26 de noviembre de 2015
El año pasado la emisión de gases de efecto invernadero alcanzó un nuevo récord, según un informe de la Organización Meteorológica Mundial (OMM), la agencia de Naciones Unidas que analiza el impacto de la actividad humana en el cambio climático. De acuerdo con este estudio, entre 1990 y 2014 el nivel de emisiones de los tres gases más perniciosos para la atmósfera –dióxido de carbono (CO2), metano (CH4) y óxido nitroso (N20)– creció un 36% por las actividades industriales, agrícolas y domésticas.
«La concentración atmosférica de CO2 –principal gas de efecto invernadero de larga duración– alcanzó 397,7 partes por millón (y) en el hemisferio norte, las concentraciones de CO2 sobrepasaron el valor simbólico de 400 ppm en primavera, época en la que el CO2 es más abundante», alerta el documento.
El dato de que el mayor incremento se registra en el hemisferio norte es entendible porque en esas regiones se concentra la mayor superficie terrestre del planeta. Pero además es la zona donde están ubicados los países más desarrollados, que son los máximos responsables de este dramático deterioro registrado desde la revolución industrial en las condiciones generales de la esfera que habita el hombre.
Son ellos, por lo tanto, la parte esencial del problema y, al mismo tiempo, tendrían que serlo de la solución. Sin embargo allí es donde se concentran las principales resistencias a generar el marco adecuado para ponerle fin a un modo de explotación del medio ambiente que a corto plazo –y ya se ven algunas de sus consecuencias– resulta suicida para cualquier especie viva tal como la conocemos.
El Protocolo de Kioto, de 1997, establecía la reducción de las «emisiones antropogénicas agregadas, expresadas en dióxido de carbono equivalente, de los gases de efecto invernadero» a no menos del 5% de las de 1990 en un período de 15 años, esto es, hasta 2012. Pero el compromiso, el primero de significación desde que se conocieron las consecuencias del cambio climático, no fue firmado por todas las naciones. Algunos gobiernos se tomaron su tiempo para analizar las consecuencias en torno a su propio desarrollo. Porque para algunos emergentes había una trampa en pretender reducir emisiones cuando intentaban crecer como potencias económicas. Además, estaba el debate de quién y cómo debería pagar los costos de la conversión industrial.

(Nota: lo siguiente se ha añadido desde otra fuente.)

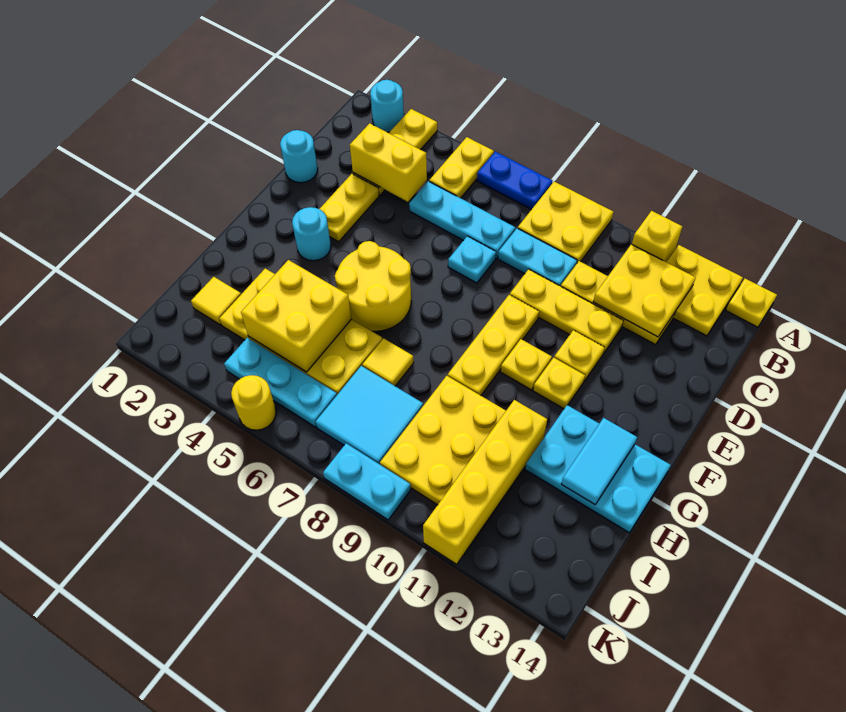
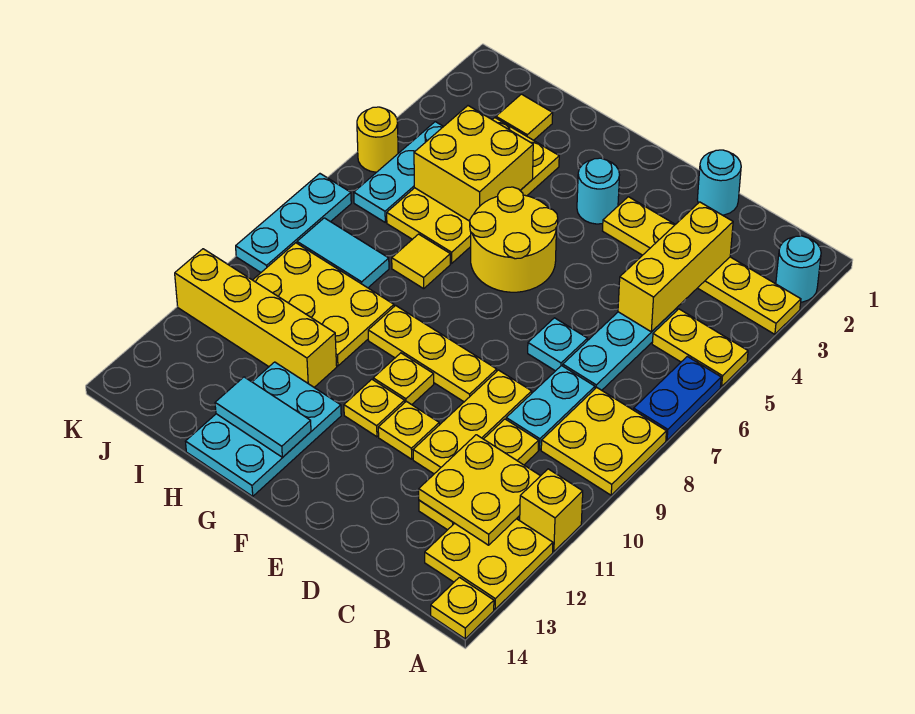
yellow 1x2 brick [350,123,427,202] -> yellow 1x3 brick [618,202,733,332]
cyan 2x2 tile [316,366,423,464] -> cyan 1x2 tile [297,218,389,288]
cyan 1x2 plate [323,443,411,520] -> cyan 1x3 plate [236,174,351,272]

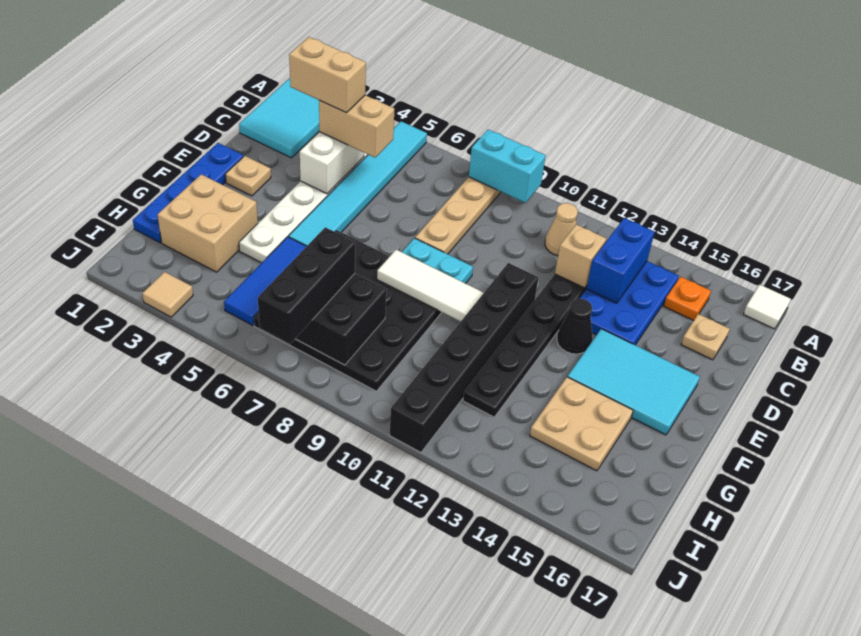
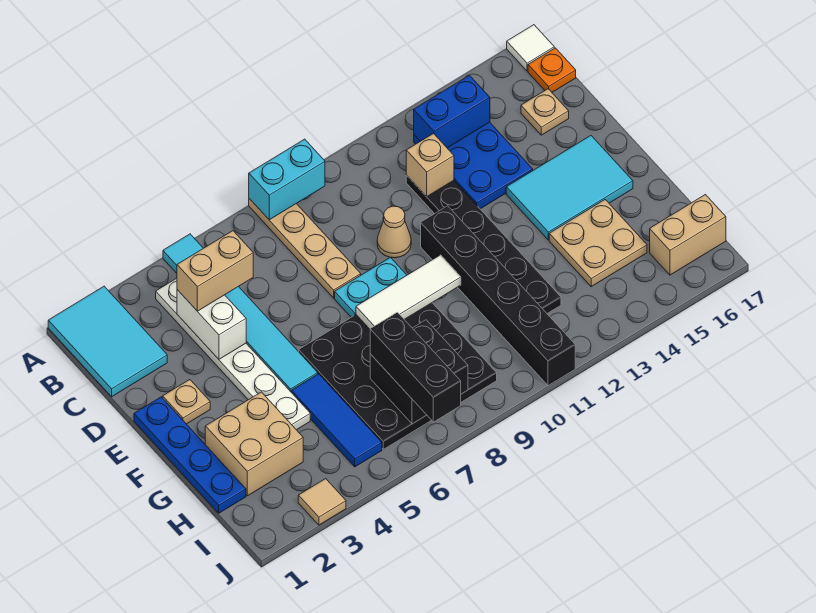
tan 1x1 cone [545,203,578,256] -> tan 1x1 cone moved to [377,206,411,258]
blue 1x2 brick [586,218,655,303] -> blue 1x2 brick turned to [414,75,490,148]
orange 1x1 plate [664,277,711,321] -> orange 1x1 plate moved to [528,48,576,92]
tan 1x2 brick [289,37,366,113] -> tan 1x2 brick moved to [650,195,726,275]
black 1x1 cone [557,299,592,354] -> none

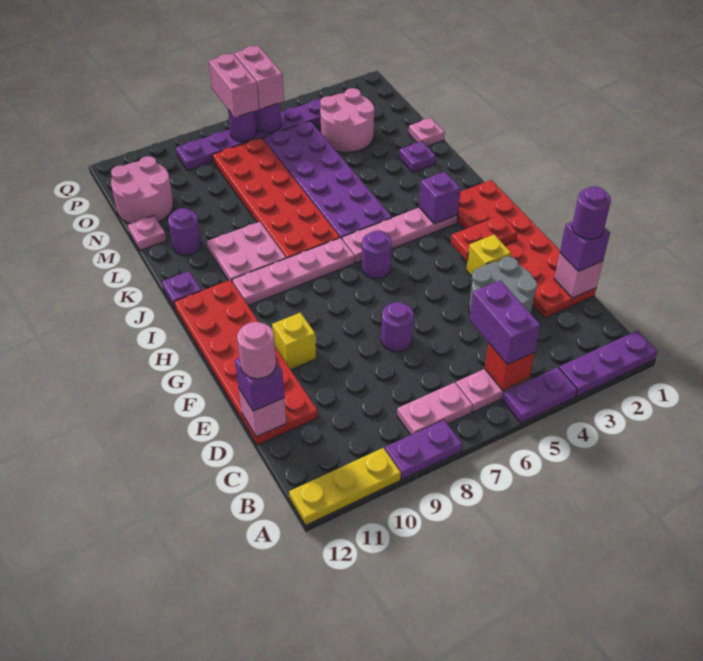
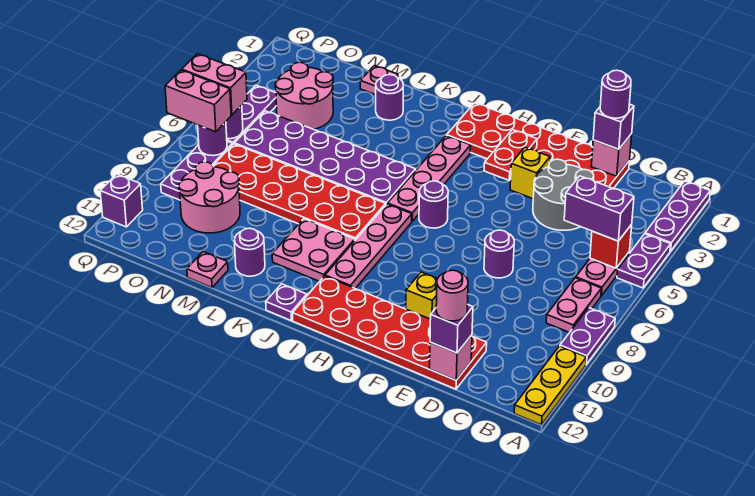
purple 1x1 brick [419,172,461,224] -> purple 1x1 brick moved to [100,174,143,227]
purple 1x1 plate [399,141,436,172] -> purple 1x1 round brick [376,74,403,120]
pink 2x2 round brick [111,156,173,224] -> pink 2x2 round brick moved to [179,162,240,233]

Poco a poco casi todos se fueron sumando a la propuesta y aceptaron las condiciones establecidas en el documento, pero siguen reacios Kazajistán, Croacia, Australia y el principal contaminante del globo terráqueo, Estados Unidos. Las autoridades estadounidenses –y en ese sentido George W. Bush también fue un «cruzado»– tampoco querían ponerle coto a su propia industria ni aumentar sus costos internos cuando intentaban recuperar competitividad en relación con Japón, Alemania, Corea del Sur y China.
Pero hay otra razón de peso: existe un fuerte lobby ideológico negacionista, ligado con grupos extremos principalmente del ultraconservador Tea Party, y de corporaciones económicas, que consideran a toda regulación estatal –y el control ambiental lo es– como una intromisión en las libertades individuales. Los hay también que inscriben a las advertencias contra el cambio climático como operaciones de grupos antiestadounidenses.
Las evidencias en torno al daño a la capa de ozono y el aumento en la temperatura de los océanos son incontrastables. Y no es una cuestión que pueda inscribirse como un asunto interno de cada país. Sería como someterse al riesgo de un cáncer pulmonar por permitir que un fumador empedernido acabe con un cigarrillo detrás de otro en el mismo recinto.
El presidente de EE.UU., Barack Obama, prometió poner a su país en consonancia con el resto del mundo y firmó un convenio con 81 empresas multinacionales para la reducción de emisiones. No logró que se sumaran las petroleras, pero es un avance.
El desafío de la Conferencia del Cambio Climático de París, la COP21, será que todos los países, sin excepciones, cumplan con los acuerdos climáticos y, siguiendo la metáfora, vayan dejando el cigarrillo. En la Tierra no hay espacio para un salón de fumadores.